Perspective is everything, I guess. You look at that three year old comment and think it's not particularly informative. I look at that comment and see an experienced infosec pro at Fly.io, who runs billions of container workloads and doesn't trust the cgroups+namespaces security boundary enough so goes to the trouble of running Firecracker instead. (There are other reasons they landed there, but the security angle's part of it.)
Anyway if you want some links, here are a few. If you want more, I'm sure you can find 'em.
Some are covered off by good container deployment hygiene and reducing privilege, but from my POV it looks like the container devs are plugging their fingers in a barrel that keeps springing new leaks.
(To be fair, modern Docker's a lot better than it used to be. If you run your container unprivileged and don't give it extra capabilities and don't change syscall filters or MAC policies, you've closed off quite a bit of the attack surface, though far from all of it.)
But keep in mind that shared-kernel containers are only as secure as the kernel, and today's secure kernel syscall can turn insecure tomorrow as the kernel evolves. There are other solutions to that (look into gVisor and ask yourself why Google went to the trouble to make it -- and the answer is not "because Docker's security mechanisms are good enough"), but if you want peace of mind I believe it's better to sidestep the whole issue by using a hypervisor that's smaller and much more auditable than a whole Linux kernel shared across many containers.

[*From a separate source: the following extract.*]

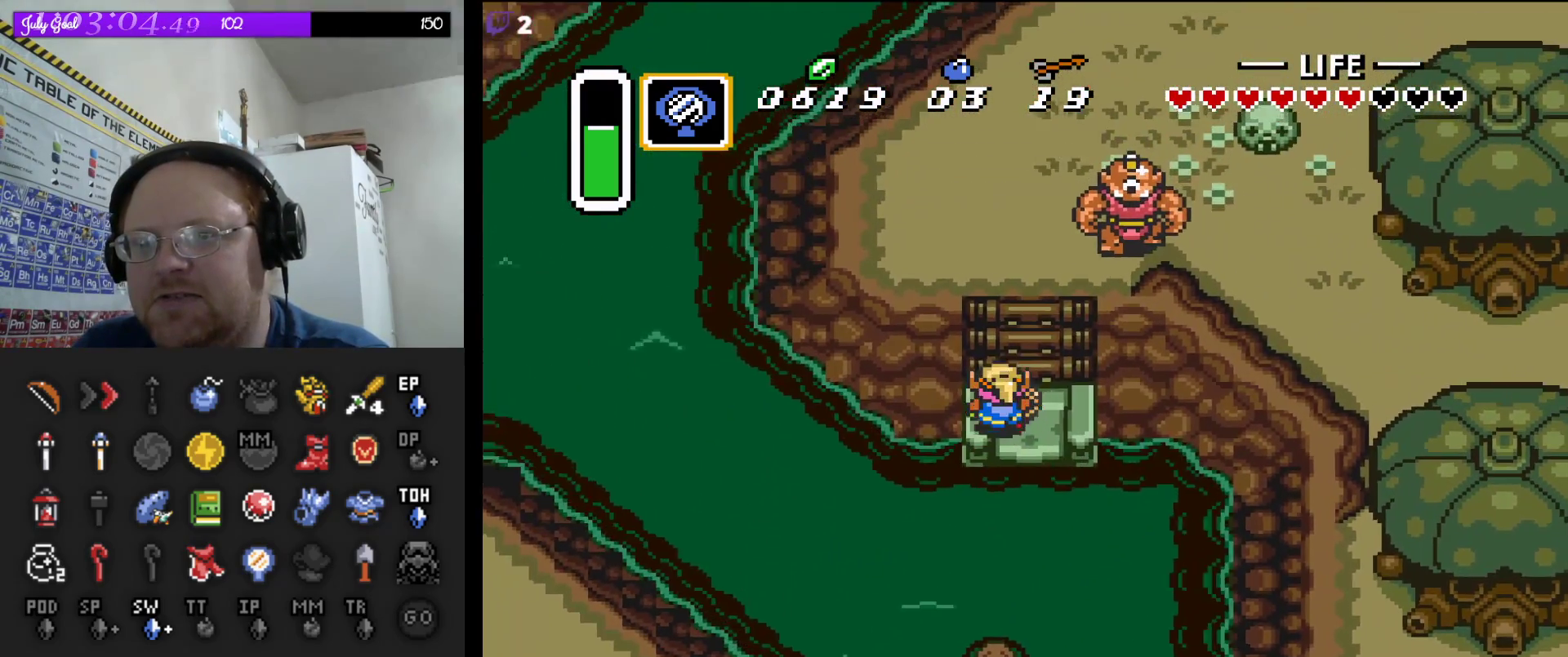
{"buttons": ["DPAD_UP"], "events": [[83, "DPAD_RIGHT", "up"]]}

I mean docker runs in sudo privileges for the most part, yes I know that docker can run rootless too but podman does it out of the box.
So if your docker container gets vulnerable and it can somehow break through a container, I think that with default sudo docker, you might get sudo privileges whereas in default podman, you would be having it as a user run executable and might need another zero day or smth to have sudo privilege y'know?
Interesting because the repo only lists a MIT license, with no mention of those requirements. IANAL but those license terms don't seem to be anywhere in the software repository.
Permission is hereby granted, free of charge, to any person obtaining
a copy of this software and associated documentation files (the
"Software"), to deal in the Software without restriction...
I used Cline+Claude 3.7 Sonnet for the initial draft of this LLVM PR. There's a lot of handholding and the final version was much different than the original.